You remember the great teachers because they touched something inside you. They opened vistas and cleared new pathways. They made your world larger and richer. Can you get that same experience from a computer? Teaching, when it is done the way it should be, is a performance -- every bit as much as playing Hamlet. More so, in fact. An actor has to create a convincing character. The good teacher has to ad lib, improvise, read body language, deal with unanticipated questions, and change the pace, tone, or content depending on how the class is responding. In other words, the teacher has to interact with a class far more than an actor with an audience. It is therefore even more absurd to think that an online course can capture the experience of having a great teacher than to think that you could text a performance of Hamlet (I guess it would go like this: "2 B or not 2 B. OMG. LOL.").
The biological facts are clear: We primates are adapted for social interaction.
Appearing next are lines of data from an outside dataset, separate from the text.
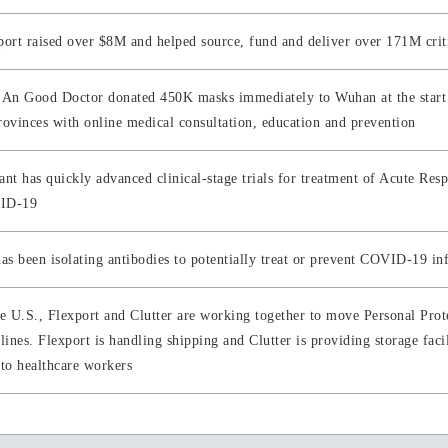
port raised over $8M and helped source, fund and deliver over 171M criti
 An Good Doctor donated 450K masks immediately to Wuhan at the start o
rovinces with online medical consultation, education and prevention
ant has quickly advanced clinical-stage trials for treatment of Acute Re
ID-19
has been isolating antibodies to potentially treat or prevent COVID-19 in
he U.S., Flexport and Clutter are working together to move Personal Pro
lines. Flexport is handling shipping and Clutter is providing storage facil
 to healthcare workers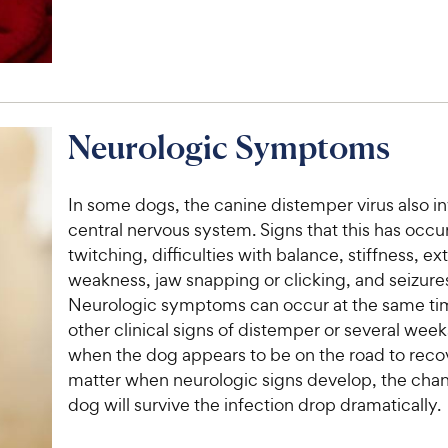
Neurologic Symptoms
In some dogs, the canine distemper virus also i
central nervous system. Signs that this has occu
twitching, difficulties with balance, stiffness, e
weakness, jaw snapping or clicking, and seizure
Neurologic symptoms can occur at the same ti
other clinical signs of distemper or several weeks
when the dog appears to be on the road to reco
matter when neurologic signs develop, the chan
dog will survive the infection drop dramatically.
Millions of years of evolution have equipped us for the subtleties, dangers, and rewards of face-to-face (FTF) communication. Personal computers have been around for about 35 years. In short, we have a million generations of preparation for interacting with members of our own species, and about one generation of preparation in interacting with a computer screen. Of course we learn a lot faster than we evolve, so even those of us in middle age have learned a little bit about using computers. However, though the mill of natural selection grinds slowly, it grinds exceedingly fine, and the effects of a million generations' evolution can be profound. One obvious yet profound truth about human beings is that we are adapted for FTF interaction. Anything else is a distant second best. Anything that comes between two people who are trying to communicate will unavoidably diminish the experience. You can learn more in five minutes talking FTF than you can in an hour of e-mailing back and forth. This is a deep truth that our world of tweeting and texting has forgotten, to the woeful impoverishment of our lives. FTF instruction has a track record going back to when Stone Age hunters taught tool making and animal tracking, and it has worked just fine.
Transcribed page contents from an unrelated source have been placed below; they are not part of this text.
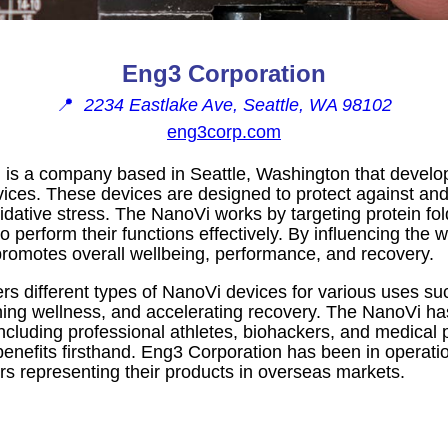
Eng3 Corporation
📍
2234 Eastlake Ave, Seattle, WA 98102
eng3corp.com
 is a company based in Seattle, Washington that develo
ices. These devices are designed to protect against and 
ative stress. The NanoVi works by targeting protein fold
to perform their functions effectively. By influencing the
promotes overall wellbeing, performance, and recovery.
s different types of NanoVi devices for various uses s
ing wellness, and accelerating recovery. The NanoVi ha
ncluding professional athletes, biohackers, and medical
benefits firsthand. Eng3 Corporation has been in operat
tors representing their products in overseas markets.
In short, I am a much better teacher than a computer. I teach philosophy, history, and humanities, and I think I do so pretty well (with awards to back up the boast). I will not put my courses online. Ever. To do so would be lazy and irresponsible in the extreme, a repudiation of my basic values as a professional in higher education. It would also cheat the students who took such courses, because for their money they would be getting only an inferior imitation of a real course. Why then do administrators around the country put pressure on professors to replace their FTF courses with online ones? You get one guess. Yep -- money. An online curriculum is much cheaper than FTF courses. Also, some students like online courses because they can work on them at home in their pajamas between episodes of Naked and Afraid and America's got Talent. Tough. Some things worth doing are inconvenient, and coming to campus to take a class is worth it.
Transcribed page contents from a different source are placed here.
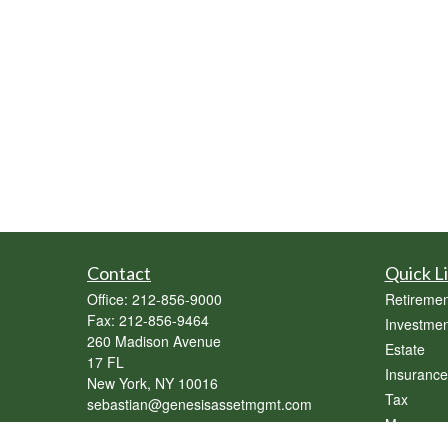
Contact
Quick L
Office:
212-856-9000
Retiremen
Fax:
212-856-9464
Investmen
260 Madison Avenue
Estate
17 FL
Insurance
New York,
NY
10016
Tax
sebastian@genesisassetmgmt.com
Money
I am not a Luddite who would junk technology. On the contrary, I love my office computer so much that I am a bit sad when the university takes away my old one to give me a new one. Undoubtedly, computers have their uses and can do some things far better and inconceivably faster than humans. Indeed, some information is much better presented with computer graphics than anything I could possibly draw on a blackboard or explain verbally. So, I am not saying that computers cannot be used to help a good teacher to teach even better. I am saying that when you get to the point where you use technology not to enhance communication, but to substitute for real communication, then things are badly awry.